In order to generate convincing results regarding the potential clinical value of radiomics as a diagnostic tool, it is also essential to consider larger patient cohorts, that can be available through multicenter studies. Furthermore, the inclusion of different centers/scanners in the same model strengthens the study generalizability, allowing its application on different scenarios. Nevertheless, the majority of radiomics studies were based on single-center data and small cohorts of patients, with a retrospective nature, and most radiomic models were not externally validated. Indeed, multicenter radiomic studies are subject to several confusing factors, including variability in scanner models, acquisition protocols and reconstruction settings. It is well known that radiomic features are sensitive to such variations, which subsequently hinders pooling data to carry out statistical analysis and ML, in order to build robust models. Hence, there is a strong need for feature harmonization, to allow consistent findings in radiomics multicenter studies (Da-Ano et al 2020). Recently, Whitney et al (Whitney et al 2021b) have proposed a batch harmonization approach for robust application of AI across different MR breast databases. Batch harmonization of radiomic features extracted from DCE images from two different databases was applied to a ML classification workflow. Harmonization consists in data integration with the aim of reducing the unwanted variation associated with batch effects. Train and independent test sets, as well as the combination of them, from the two databases were used for pre-harmonization and post-harmonization, to investigate the generalizability of classification performance.

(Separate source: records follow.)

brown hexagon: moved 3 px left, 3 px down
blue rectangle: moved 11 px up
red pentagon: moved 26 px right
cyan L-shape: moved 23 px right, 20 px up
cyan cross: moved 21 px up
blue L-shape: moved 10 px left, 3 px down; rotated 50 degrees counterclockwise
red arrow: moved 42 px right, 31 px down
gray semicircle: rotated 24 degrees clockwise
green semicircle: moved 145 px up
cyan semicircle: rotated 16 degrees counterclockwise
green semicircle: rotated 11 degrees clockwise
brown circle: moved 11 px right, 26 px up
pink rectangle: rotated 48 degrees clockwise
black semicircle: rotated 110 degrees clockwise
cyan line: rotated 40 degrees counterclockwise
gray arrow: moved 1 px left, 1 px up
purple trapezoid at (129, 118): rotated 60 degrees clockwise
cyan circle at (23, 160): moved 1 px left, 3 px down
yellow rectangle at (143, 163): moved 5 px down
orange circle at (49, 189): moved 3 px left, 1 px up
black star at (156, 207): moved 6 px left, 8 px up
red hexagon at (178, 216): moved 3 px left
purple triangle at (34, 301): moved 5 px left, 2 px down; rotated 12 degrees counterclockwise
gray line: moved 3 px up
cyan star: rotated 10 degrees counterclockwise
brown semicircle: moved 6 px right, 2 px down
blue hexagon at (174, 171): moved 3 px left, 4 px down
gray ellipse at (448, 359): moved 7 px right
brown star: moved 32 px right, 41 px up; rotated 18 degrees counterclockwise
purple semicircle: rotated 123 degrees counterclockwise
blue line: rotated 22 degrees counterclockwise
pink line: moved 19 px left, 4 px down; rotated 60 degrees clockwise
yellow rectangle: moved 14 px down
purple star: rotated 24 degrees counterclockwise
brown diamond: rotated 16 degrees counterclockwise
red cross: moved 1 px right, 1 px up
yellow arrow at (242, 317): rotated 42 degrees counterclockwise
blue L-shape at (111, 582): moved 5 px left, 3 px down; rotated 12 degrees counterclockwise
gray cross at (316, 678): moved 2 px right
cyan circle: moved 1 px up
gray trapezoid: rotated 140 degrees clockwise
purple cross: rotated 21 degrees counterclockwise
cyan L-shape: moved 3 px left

Lack of standardisation and reported details in the analysis workflow is another of the the most relevant issues for generalisation and clinical use of ML methodologies. In general, methods and results in a ML paper should be clearly reported. This includes the key objects under study, details on dataset composition and data splits, and experimental details on algorithms and models (hyper-parameter configurations, average runtime, computing infrastructure, inter alia), which foster openness and reproducibility of ML research (Pineau et al 2021). For instance, as previously underlined in the introduction, the knowledge of the gray-level discretization and the resampled voxel size are important aspects for reproducibility of extracted features, since differences in these extraction parameters have a huge impact in the value assumed by the radiomic features, not only rescaling them but also introducing a strong volume-confounding effect (Shafiq-ul-Hassan et al 2017) (i.e. a volume-dependent offset is added to the feature). Despite their importance, these parameters were not always available in the studies analyzed in the present review.

Recently, automatic information extraction methods from scientific publications have been developed and employed in either research or industrial applications (Ramponi et al 2020a, 2020c), including the extraction of experimental details (D'Souza et al 2021) and key aspects of biomedical relevance (Ramponi et al 2020b). These new approaches employed to mine the enormous amount of published data, although very promising for the meta-analysis of the burgeoning number of publications in the field of radiomics, require a well-documented material and methods section, even better if integrated with one or more reproducibility checklists (Kenall et al 2015). Specifically, the IBSI checklist (Zwanenburg et al 2020) for radiomics studies should always be compiled and provided during the submission process, together with other specific checklists such as the TRIPOD (Collins et al 2015), for individual prognostic and diagnostic predictive multivariable models. Among the analyzed papers, only one cited the IBSI initiative, but none of them explicitly supplied the aforementioned checklists.